Atlas is a character from Greek mythology who supported the world on his shoulders.
In anatomy, the name “atlas” is given to the first bone in the spinal column because it supports the skull, your personal world, on its shoulders.
The atlas is shaped like no other bone in the spinal column. Looking from above it appears as a giant ring, through which the bottom part of the brain stem runs as it morphs into the spinal cord. Over ten billion nerve tracks pass through the brainstem at this level on their way to or from the brain to the rest of the body.

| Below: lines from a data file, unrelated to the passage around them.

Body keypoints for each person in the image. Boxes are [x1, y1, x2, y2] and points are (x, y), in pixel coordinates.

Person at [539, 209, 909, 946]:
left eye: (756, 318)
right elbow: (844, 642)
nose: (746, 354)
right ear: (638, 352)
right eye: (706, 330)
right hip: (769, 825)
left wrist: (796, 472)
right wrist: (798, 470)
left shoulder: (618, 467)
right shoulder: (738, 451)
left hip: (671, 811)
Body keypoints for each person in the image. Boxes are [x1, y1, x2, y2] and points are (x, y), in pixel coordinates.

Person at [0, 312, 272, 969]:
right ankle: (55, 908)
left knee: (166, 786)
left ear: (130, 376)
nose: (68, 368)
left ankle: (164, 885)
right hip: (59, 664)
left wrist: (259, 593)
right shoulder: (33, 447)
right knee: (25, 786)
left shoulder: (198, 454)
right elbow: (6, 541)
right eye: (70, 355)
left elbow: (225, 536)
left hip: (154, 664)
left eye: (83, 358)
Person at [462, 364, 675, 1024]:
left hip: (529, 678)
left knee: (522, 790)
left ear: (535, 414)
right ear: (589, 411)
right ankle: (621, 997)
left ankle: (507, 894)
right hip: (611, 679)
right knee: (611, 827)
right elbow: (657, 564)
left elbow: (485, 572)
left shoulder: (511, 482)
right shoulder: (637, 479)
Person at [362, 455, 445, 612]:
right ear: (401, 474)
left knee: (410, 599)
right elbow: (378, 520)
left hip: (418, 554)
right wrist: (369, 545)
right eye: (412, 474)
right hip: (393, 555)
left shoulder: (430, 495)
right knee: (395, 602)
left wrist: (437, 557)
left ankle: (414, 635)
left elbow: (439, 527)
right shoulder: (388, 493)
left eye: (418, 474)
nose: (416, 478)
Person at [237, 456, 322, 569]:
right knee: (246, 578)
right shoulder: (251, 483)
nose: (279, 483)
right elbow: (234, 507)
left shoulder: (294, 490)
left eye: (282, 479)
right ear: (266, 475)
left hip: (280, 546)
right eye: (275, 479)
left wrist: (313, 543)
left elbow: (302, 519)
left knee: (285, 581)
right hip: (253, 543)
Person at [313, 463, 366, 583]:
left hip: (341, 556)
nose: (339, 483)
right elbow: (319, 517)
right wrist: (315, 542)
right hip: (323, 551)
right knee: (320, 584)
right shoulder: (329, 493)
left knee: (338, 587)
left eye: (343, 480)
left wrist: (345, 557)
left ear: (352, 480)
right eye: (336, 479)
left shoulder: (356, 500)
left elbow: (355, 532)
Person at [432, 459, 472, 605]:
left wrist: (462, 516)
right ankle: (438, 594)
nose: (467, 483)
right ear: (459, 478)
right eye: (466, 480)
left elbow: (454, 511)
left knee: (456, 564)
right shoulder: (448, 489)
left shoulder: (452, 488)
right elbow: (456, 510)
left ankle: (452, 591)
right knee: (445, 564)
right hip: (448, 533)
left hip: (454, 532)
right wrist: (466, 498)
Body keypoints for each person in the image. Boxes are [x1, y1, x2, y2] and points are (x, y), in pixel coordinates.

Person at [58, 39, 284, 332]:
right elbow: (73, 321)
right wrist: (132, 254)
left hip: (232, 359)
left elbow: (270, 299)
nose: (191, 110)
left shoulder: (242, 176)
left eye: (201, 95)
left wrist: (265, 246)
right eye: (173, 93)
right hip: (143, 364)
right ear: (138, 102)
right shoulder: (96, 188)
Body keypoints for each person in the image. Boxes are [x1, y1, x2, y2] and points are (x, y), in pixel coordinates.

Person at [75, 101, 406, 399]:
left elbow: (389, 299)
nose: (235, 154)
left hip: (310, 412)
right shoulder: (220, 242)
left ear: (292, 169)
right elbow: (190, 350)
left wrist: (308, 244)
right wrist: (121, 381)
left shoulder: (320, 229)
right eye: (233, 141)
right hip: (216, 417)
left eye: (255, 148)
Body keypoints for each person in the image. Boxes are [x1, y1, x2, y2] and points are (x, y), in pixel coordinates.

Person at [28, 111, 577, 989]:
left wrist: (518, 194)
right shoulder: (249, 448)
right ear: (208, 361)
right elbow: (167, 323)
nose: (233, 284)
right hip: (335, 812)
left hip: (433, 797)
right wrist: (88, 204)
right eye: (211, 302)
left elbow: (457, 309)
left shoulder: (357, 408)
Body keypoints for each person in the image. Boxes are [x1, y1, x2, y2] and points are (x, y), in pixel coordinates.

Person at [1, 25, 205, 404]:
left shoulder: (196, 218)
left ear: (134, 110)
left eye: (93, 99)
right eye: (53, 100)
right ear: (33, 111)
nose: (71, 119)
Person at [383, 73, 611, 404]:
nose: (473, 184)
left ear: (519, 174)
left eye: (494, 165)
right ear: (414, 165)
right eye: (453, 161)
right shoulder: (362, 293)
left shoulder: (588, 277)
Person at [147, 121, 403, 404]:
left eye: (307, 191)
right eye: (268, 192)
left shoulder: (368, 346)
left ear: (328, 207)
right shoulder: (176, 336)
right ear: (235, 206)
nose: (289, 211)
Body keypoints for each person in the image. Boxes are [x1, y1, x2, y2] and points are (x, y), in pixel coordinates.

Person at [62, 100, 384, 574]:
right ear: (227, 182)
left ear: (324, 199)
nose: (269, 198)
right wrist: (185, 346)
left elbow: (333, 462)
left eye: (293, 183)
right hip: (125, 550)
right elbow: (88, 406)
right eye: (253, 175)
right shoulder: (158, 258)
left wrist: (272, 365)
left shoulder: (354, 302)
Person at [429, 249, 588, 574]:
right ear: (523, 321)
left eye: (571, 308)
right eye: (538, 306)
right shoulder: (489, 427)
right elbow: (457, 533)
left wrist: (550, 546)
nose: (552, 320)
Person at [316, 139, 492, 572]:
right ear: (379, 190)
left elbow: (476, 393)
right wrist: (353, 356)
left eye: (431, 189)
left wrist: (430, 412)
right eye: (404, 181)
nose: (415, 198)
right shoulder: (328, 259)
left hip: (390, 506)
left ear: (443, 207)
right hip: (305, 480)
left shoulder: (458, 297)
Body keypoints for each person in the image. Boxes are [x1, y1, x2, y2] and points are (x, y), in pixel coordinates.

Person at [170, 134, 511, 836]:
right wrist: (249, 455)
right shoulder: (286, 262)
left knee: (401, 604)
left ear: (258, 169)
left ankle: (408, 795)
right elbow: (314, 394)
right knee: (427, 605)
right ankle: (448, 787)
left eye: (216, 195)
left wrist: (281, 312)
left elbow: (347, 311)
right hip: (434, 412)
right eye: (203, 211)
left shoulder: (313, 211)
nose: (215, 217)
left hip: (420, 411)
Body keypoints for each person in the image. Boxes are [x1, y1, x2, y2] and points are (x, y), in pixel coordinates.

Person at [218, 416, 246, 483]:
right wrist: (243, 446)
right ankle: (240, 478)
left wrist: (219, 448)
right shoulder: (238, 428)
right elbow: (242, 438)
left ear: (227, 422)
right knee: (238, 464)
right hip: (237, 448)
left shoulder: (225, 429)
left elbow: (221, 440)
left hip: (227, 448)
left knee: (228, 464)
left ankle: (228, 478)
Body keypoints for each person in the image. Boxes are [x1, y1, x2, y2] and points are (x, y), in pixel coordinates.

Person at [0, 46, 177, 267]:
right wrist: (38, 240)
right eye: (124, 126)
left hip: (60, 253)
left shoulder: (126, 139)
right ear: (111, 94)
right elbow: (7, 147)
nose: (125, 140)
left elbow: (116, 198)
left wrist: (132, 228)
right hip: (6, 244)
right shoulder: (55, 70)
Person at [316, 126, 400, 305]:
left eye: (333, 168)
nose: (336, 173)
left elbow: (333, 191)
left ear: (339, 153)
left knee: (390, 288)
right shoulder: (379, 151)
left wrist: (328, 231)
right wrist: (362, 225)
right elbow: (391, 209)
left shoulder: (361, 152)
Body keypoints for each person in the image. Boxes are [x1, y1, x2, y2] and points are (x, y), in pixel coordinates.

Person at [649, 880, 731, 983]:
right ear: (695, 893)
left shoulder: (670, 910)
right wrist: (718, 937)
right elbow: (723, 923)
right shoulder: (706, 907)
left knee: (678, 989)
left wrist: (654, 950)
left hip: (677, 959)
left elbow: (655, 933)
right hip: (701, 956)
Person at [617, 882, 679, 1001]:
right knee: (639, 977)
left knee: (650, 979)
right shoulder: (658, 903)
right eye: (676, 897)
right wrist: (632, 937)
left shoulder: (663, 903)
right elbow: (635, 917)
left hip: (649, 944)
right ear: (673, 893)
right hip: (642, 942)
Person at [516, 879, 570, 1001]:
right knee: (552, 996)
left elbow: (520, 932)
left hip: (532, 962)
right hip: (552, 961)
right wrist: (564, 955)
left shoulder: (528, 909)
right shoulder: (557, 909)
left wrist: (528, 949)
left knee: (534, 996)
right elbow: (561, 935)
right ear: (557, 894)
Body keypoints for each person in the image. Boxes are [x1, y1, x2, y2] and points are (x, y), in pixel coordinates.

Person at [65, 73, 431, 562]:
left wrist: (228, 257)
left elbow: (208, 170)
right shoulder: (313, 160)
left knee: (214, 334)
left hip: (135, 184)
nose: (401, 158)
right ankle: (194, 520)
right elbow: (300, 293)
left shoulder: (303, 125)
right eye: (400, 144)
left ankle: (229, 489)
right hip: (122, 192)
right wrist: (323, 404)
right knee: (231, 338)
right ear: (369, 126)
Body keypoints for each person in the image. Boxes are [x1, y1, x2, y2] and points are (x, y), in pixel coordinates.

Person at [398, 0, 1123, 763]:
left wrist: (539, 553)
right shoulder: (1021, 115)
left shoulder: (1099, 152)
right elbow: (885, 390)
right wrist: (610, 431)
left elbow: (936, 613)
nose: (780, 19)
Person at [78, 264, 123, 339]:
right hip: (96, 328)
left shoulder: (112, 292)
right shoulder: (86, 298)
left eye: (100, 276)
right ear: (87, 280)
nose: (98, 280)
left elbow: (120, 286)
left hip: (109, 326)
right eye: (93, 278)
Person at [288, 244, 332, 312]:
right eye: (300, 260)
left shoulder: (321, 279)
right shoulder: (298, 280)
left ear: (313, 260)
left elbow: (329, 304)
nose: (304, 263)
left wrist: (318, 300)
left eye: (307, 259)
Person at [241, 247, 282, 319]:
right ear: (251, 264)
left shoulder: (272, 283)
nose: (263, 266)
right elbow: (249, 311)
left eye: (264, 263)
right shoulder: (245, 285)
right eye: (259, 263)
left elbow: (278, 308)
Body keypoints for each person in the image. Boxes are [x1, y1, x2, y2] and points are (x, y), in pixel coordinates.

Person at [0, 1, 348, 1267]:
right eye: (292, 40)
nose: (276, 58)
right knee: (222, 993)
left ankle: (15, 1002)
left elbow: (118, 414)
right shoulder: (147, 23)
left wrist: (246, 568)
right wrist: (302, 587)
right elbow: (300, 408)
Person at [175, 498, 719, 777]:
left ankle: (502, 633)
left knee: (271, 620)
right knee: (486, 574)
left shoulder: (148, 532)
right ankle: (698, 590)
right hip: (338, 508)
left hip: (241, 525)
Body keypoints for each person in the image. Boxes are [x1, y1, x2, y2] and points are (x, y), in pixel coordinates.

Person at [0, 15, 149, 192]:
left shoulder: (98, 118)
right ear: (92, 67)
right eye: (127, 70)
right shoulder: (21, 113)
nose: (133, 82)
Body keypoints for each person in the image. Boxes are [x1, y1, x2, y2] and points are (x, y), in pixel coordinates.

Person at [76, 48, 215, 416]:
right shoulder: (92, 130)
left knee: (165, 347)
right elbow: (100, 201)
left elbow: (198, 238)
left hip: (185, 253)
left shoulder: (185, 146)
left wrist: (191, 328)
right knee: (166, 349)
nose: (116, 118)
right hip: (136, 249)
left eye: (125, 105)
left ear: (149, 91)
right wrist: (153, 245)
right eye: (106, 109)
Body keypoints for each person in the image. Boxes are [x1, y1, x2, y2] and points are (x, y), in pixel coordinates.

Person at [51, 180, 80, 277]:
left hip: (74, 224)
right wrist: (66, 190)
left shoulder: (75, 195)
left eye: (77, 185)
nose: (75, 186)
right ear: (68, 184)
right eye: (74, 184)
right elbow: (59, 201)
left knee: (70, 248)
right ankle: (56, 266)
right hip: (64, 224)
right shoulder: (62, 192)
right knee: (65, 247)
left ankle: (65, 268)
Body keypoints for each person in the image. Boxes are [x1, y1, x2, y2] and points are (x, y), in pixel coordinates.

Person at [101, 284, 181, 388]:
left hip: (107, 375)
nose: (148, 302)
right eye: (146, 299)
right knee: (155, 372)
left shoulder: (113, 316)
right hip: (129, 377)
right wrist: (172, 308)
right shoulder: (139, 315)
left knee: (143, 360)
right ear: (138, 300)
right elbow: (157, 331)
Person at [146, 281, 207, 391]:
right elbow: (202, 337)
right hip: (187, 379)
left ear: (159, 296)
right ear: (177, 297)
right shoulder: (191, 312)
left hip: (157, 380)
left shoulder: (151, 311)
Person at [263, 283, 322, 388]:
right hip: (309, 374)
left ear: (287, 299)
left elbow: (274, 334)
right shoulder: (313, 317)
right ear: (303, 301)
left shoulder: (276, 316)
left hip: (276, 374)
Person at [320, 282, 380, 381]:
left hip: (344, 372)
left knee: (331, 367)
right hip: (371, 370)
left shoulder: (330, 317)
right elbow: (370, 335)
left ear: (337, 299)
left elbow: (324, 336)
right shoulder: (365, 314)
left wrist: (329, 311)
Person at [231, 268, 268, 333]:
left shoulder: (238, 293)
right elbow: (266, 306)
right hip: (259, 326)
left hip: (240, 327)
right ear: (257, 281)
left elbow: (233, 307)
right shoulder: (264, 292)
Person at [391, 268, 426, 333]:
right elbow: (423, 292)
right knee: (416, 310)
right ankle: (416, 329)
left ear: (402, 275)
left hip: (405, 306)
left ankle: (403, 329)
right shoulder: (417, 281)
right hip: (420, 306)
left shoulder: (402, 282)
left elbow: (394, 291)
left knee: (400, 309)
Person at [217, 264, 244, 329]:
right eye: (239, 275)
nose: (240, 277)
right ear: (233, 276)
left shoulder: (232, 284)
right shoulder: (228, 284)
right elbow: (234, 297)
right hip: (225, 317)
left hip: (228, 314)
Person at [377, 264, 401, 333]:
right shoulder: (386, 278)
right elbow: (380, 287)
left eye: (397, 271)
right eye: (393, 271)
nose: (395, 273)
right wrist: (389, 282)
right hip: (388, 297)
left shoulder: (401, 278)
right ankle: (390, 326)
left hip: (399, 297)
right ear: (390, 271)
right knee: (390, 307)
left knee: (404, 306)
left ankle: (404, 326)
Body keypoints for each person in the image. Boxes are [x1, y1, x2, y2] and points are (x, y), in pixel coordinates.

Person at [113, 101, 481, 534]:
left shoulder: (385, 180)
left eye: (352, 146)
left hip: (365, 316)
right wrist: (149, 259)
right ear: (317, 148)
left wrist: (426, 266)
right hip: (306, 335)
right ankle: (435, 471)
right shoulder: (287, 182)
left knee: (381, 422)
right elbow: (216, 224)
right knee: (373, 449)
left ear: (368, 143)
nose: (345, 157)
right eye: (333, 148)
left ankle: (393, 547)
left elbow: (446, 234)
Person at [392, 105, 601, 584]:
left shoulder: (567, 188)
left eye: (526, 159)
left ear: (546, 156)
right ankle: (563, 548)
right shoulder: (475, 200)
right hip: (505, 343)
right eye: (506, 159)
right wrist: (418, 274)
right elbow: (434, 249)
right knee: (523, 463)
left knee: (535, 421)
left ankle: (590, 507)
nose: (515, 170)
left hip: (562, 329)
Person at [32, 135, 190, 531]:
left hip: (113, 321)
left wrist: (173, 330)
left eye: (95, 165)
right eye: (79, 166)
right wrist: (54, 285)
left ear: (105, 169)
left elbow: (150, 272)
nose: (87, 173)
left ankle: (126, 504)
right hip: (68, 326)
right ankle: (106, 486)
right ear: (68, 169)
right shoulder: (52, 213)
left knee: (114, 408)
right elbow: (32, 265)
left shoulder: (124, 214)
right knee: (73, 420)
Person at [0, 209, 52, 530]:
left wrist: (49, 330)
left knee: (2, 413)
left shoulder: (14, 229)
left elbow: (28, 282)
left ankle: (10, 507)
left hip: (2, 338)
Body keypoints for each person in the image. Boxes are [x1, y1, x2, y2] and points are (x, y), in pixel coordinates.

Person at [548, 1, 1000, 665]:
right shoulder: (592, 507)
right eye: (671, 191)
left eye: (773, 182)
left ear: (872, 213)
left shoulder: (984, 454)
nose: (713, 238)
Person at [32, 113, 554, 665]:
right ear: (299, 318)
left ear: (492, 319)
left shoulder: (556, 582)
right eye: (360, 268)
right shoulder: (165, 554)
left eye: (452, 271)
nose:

The head, normally weighing between eight and ten pounds, must have a strong base as it balances on the slender cervical (neck) portion of the spinal column. The atlas has broad, cup shaped pads (superior facets) in which the skull rests via short protrusions (occipital condyles). On these joints the skull can only rock back and forth very slightly in the “yes” motion. The skull and atlas rotate as a unit around an axle (dens) which protrudes upwards from the neck bone immediately below (the “no” motion). This bone is aptly named the axis. By nature the superior facets of the atlas and the occipital condyles of the skull fit together like mirror images. It is when these mirror images are no longer aligned exactly that the nervous system is affected. This interference can affect any tissue that receives input from the nervous system causing it to malfunction and be prone to disease.
Because of its position under the skull and on top of a slender column of bone and muscle, the atlas is extremely vulnerable to trauma.
A difficult delivery, a fall on the playground, an auto accident, even a bump on the head at the right time in the right (wrong?) direction can disturb its position.
Many diseases and disorders are related to a misalignment of the atlas, either primarily or secondarily. Without proper innervation a tissue is less capable of carrying out its tasks, predisposing it to injury and less capable of protecting itself from germs and toxins.
The chiropractic adjustment starts the atlas moving back into its proper position, relieving nerve interference and allowing the body to heal itself. The atlas connects your brain to your body and your body to health.